Sie kämen teilweise in Gruppen von bis zu 15 Personen an. "Es ist, als würden sie angeliefert werden. Aber sie reden alle über das Internet, über Leute, die sie kennen, die sie von Freunden irgendwoher kennengelernt haben", so die Quelle aus dem Umfeld des Stadtchefs.
Das russische Medium habe mit einigen der ausländischen Rekruten sprechen können. "Zu dienen ist mein Traum. Es ist eine Disziplin", habe ein Mann aus Ghana seinen Eintritt begründet. Ein Landsmann von ihm fügte hinzu: "Ich mag Russland, weil Abramowitsch, Chelsea. Ich entwickle Liebe für Russland, schaue russische Filme." Ein Chinese wiederum schilderte, dass er von "irgendeinem Typen im Internet" auf den einmaligen Verdienst hingewiesen wurde: "Meine Eltern sind krank, und ich brauche mehr Geld."

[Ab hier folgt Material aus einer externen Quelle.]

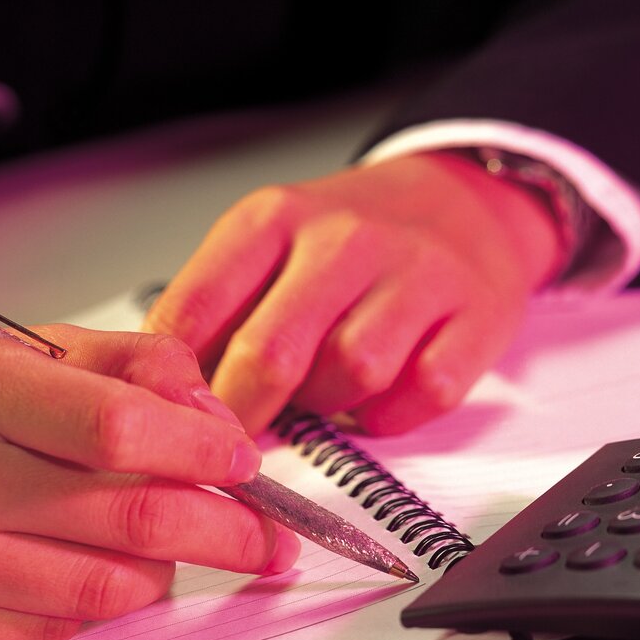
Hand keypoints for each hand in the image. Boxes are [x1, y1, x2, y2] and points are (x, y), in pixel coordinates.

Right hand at [0, 328, 297, 639]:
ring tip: (160, 542)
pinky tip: (85, 568)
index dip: (207, 448)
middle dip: (231, 532)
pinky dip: (98, 603)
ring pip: (113, 589)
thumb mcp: (14, 347)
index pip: (125, 427)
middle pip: (138, 519)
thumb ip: (128, 365)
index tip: (244, 461)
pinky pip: (61, 632)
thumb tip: (214, 416)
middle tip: (267, 537)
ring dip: (164, 568)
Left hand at [144, 151, 563, 435]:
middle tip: (236, 439)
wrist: (460, 200)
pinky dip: (394, 413)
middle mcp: (346, 239)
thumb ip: (217, 310)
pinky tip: (382, 395)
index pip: (198, 309)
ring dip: (331, 404)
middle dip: (244, 414)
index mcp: (276, 219)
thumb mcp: (269, 243)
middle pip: (272, 354)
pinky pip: (423, 392)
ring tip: (327, 391)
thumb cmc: (351, 238)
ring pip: (352, 373)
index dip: (177, 383)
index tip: (173, 418)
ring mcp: (417, 274)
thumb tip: (164, 391)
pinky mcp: (475, 316)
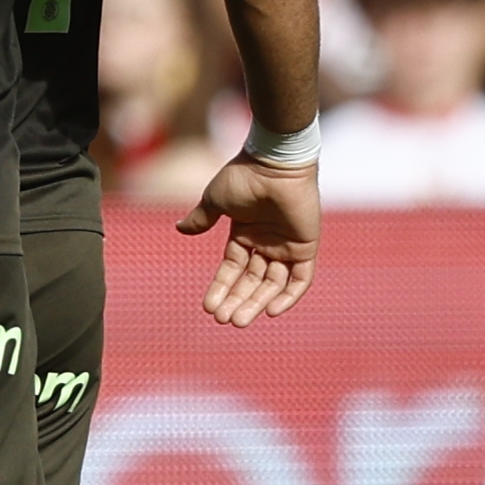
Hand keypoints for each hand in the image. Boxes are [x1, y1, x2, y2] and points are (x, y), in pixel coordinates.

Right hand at [180, 151, 318, 328]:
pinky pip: (300, 279)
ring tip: (240, 320)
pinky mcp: (305, 246)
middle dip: (237, 301)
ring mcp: (286, 245)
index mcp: (245, 233)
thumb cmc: (243, 177)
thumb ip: (201, 218)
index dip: (221, 287)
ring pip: (272, 284)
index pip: (232, 268)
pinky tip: (271, 311)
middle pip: (251, 281)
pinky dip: (289, 296)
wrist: (273, 164)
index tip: (208, 307)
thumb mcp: (215, 200)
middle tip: (224, 320)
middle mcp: (266, 242)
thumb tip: (179, 229)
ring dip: (257, 303)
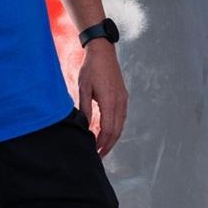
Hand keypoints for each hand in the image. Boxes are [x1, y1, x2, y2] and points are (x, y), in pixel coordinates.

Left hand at [75, 40, 126, 155]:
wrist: (103, 51)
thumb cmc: (91, 68)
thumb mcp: (83, 88)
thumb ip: (85, 109)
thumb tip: (86, 127)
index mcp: (109, 100)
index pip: (108, 129)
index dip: (102, 143)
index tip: (94, 151)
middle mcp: (120, 101)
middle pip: (116, 130)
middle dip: (108, 145)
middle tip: (99, 156)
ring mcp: (123, 99)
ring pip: (120, 125)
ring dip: (112, 138)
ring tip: (102, 147)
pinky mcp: (123, 96)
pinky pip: (121, 117)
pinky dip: (115, 128)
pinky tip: (107, 132)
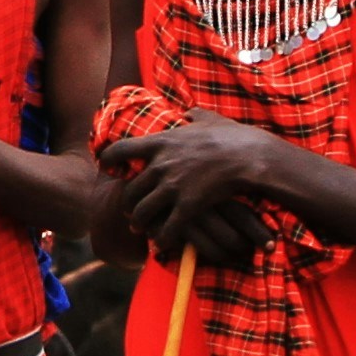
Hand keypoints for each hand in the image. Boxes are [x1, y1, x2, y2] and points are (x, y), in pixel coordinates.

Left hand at [100, 112, 282, 263]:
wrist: (250, 156)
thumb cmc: (232, 137)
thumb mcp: (208, 120)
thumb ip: (194, 116)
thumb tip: (189, 113)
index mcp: (161, 142)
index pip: (120, 149)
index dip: (108, 158)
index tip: (106, 165)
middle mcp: (161, 165)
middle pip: (129, 189)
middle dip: (127, 202)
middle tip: (129, 209)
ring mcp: (172, 187)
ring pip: (141, 212)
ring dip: (139, 222)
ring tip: (140, 227)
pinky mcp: (187, 206)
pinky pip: (166, 228)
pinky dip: (162, 237)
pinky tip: (162, 241)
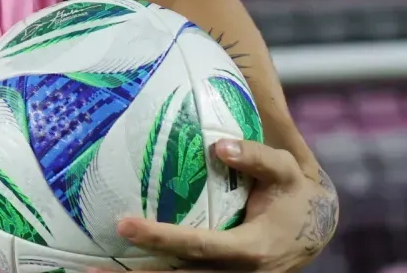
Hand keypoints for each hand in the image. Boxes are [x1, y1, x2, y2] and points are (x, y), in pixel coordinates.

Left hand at [96, 139, 338, 271]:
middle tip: (90, 270)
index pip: (198, 246)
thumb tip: (220, 146)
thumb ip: (257, 157)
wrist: (316, 230)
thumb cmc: (294, 194)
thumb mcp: (286, 171)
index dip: (161, 238)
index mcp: (251, 249)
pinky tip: (119, 270)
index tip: (124, 224)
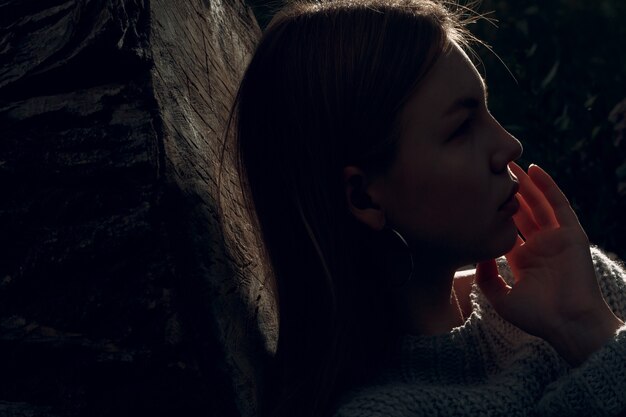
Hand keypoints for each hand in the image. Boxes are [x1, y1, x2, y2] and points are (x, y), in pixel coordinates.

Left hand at [476, 162, 623, 364]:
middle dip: (506, 193)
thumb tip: (478, 252)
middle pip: (520, 212)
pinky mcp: (572, 233)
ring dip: (525, 183)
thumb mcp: (501, 298)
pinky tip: (534, 169)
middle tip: (490, 170)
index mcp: (522, 260)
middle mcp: (539, 246)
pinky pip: (559, 204)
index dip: (492, 213)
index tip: (474, 195)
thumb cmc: (536, 316)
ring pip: (537, 204)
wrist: (569, 323)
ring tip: (508, 163)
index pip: (505, 229)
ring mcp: (556, 238)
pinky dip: (547, 186)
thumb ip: (485, 277)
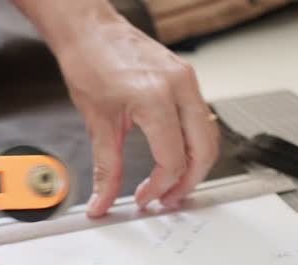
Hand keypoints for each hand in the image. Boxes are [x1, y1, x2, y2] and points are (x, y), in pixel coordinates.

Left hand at [52, 15, 218, 216]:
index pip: (172, 160)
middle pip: (203, 152)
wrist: (89, 31)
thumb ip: (106, 168)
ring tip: (171, 183)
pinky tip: (173, 155)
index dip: (159, 187)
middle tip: (166, 200)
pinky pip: (200, 118)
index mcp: (156, 98)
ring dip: (194, 165)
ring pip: (208, 136)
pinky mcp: (186, 77)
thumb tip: (102, 200)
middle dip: (187, 182)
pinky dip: (192, 143)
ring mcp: (187, 80)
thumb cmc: (90, 63)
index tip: (144, 199)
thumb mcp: (97, 123)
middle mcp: (180, 87)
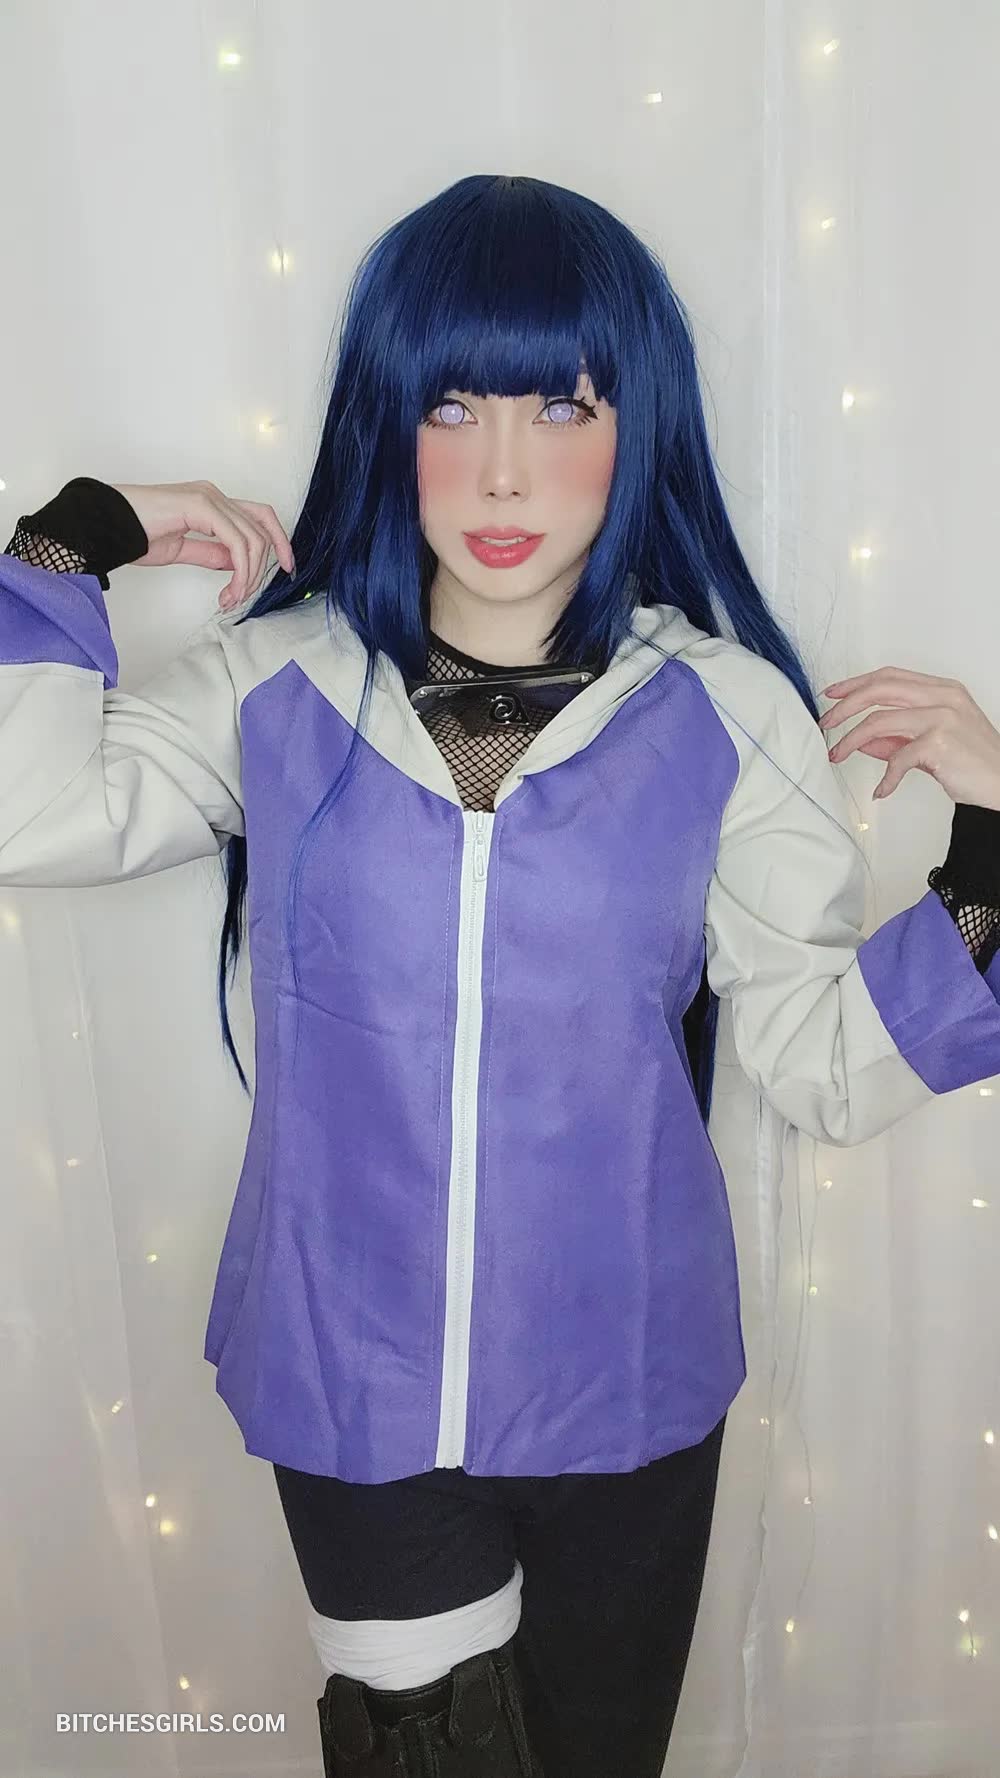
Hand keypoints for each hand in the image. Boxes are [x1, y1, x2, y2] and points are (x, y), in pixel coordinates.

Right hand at [107, 480, 295, 609]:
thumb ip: (211, 553)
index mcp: (211, 502)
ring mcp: (208, 497)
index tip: (286, 568)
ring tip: (230, 598)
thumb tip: (237, 565)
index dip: (279, 542)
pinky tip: (230, 588)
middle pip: (262, 529)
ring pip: (252, 539)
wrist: (106, 525)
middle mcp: (214, 495)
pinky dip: (240, 569)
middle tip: (241, 597)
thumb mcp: (182, 549)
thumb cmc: (134, 534)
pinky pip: (236, 541)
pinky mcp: (201, 505)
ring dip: (248, 576)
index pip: (260, 518)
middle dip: (261, 569)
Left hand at [818, 666, 999, 810]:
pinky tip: (882, 790)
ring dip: (851, 741)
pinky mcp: (940, 742)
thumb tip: (861, 740)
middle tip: (826, 724)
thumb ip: (896, 738)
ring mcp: (942, 716)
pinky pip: (897, 758)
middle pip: (879, 689)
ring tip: (838, 756)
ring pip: (879, 721)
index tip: (833, 694)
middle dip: (845, 706)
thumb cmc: (972, 763)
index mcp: (942, 689)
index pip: (889, 676)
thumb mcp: (931, 743)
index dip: (856, 683)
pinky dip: (885, 778)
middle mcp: (943, 697)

Das glauben offenbar nicht einmal die Russen: "Die Chinesen sind hundertprozentig auf das Geld aus. Bei den Afrikanern geht es überwiegend um die militärische Erfahrung. Alle sagen, dass sie gerne in ihrem Land dienen würden, aber in ihrer Heimat gibt es keine solche Möglichkeit. Und im Allgemeinen sagen sie alle, dass sie Russland lieben. Aber das ist ein Blödsinn", wird Beamter dazu durch "Verstka" zitiert.